• _WHAT IS BEING ASKED_
Reproduce every line of text in the data below without any changes, and leave the pictures out of your answer.

• _DATA SHOWN_
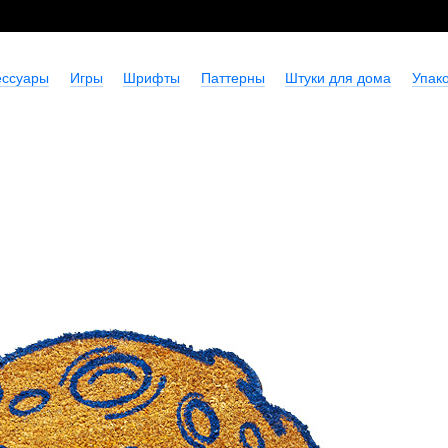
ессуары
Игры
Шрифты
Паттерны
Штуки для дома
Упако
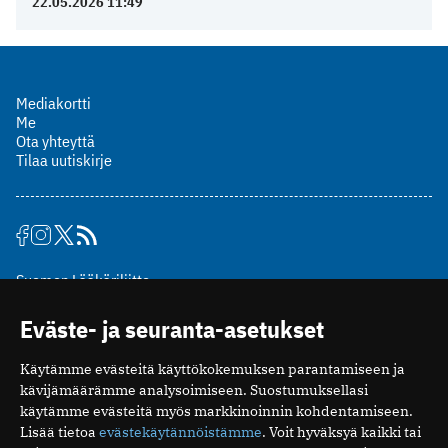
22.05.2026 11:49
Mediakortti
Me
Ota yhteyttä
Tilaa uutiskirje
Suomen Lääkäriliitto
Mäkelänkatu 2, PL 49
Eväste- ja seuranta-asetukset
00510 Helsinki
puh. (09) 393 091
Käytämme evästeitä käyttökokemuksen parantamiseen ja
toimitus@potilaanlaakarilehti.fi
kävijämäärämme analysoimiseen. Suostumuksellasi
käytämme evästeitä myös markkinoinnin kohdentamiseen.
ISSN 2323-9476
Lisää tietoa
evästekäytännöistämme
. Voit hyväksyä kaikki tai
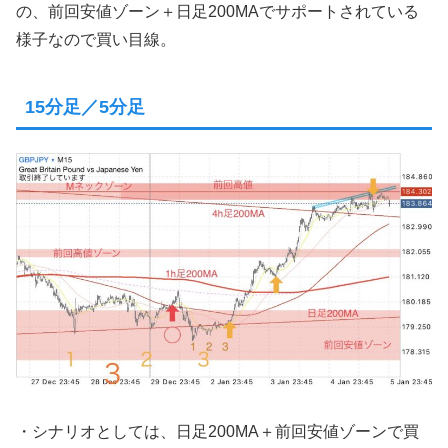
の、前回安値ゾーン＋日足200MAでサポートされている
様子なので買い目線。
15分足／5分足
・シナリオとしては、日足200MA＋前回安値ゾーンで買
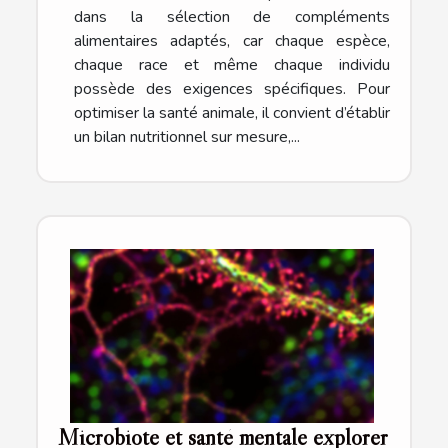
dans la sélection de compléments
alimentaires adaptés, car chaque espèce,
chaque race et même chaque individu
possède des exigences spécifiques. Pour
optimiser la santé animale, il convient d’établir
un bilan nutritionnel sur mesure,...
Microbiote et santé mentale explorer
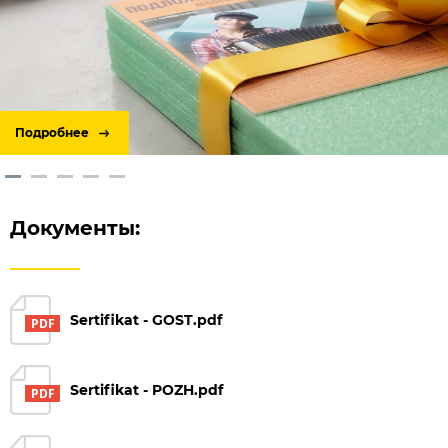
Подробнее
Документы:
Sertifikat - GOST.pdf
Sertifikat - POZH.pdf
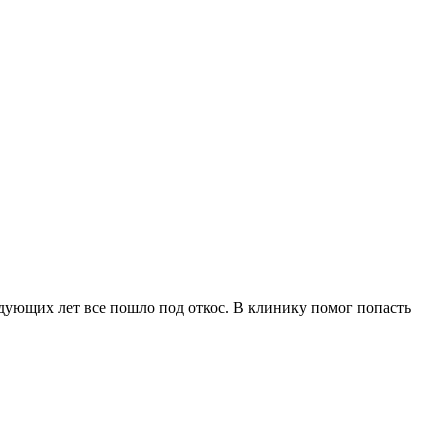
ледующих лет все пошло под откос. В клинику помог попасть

• _ANSWER SPACE_
ессуары
Игры
Шрифты
Паттерны
Штуки для дома
Упако
22.05.2026 11:49
Mediakortti
Me
Ota yhteyttä
Tilaa uutiskirje
Suomen Lääkäriliitto
Mäkelänkatu 2, PL 49
Eväste- ja seuranta-asetukset
00510 Helsinki
puh. (09) 393 091
Käytämme evästeitä käyttökokemuksen parantamiseen ja
toimitus@potilaanlaakarilehti.fi
kävijämäärämme analysoimiseen. Suostumuksellasi
käytämme evästeitä myös markkinoinnin kohdentamiseen.
ISSN 2323-9476
Lisää tietoa
evästekäytännöistämme
. Voit hyväksyä kaikki tai
の、前回安値ゾーン＋日足200MAでサポートされている
様子なので買い目線。
15分足／5分足
・シナリオとしては、日足200MA＋前回安値ゾーンで買
dans la sélection de compléments
alimentaires adaptés, car chaque espèce,
chaque race et même chaque individu
possède des exigences spécifiques. Pour
optimiser la santé animale, il convient d’établir
un bilan nutritionnel sur mesure,...
Microbiote et santé mentale explorer
Подробнее
Документы:
Sertifikat - GOST.pdf
Sertifikat - POZH.pdf
ледующих лет все пошло под откос. В клинику помог попасть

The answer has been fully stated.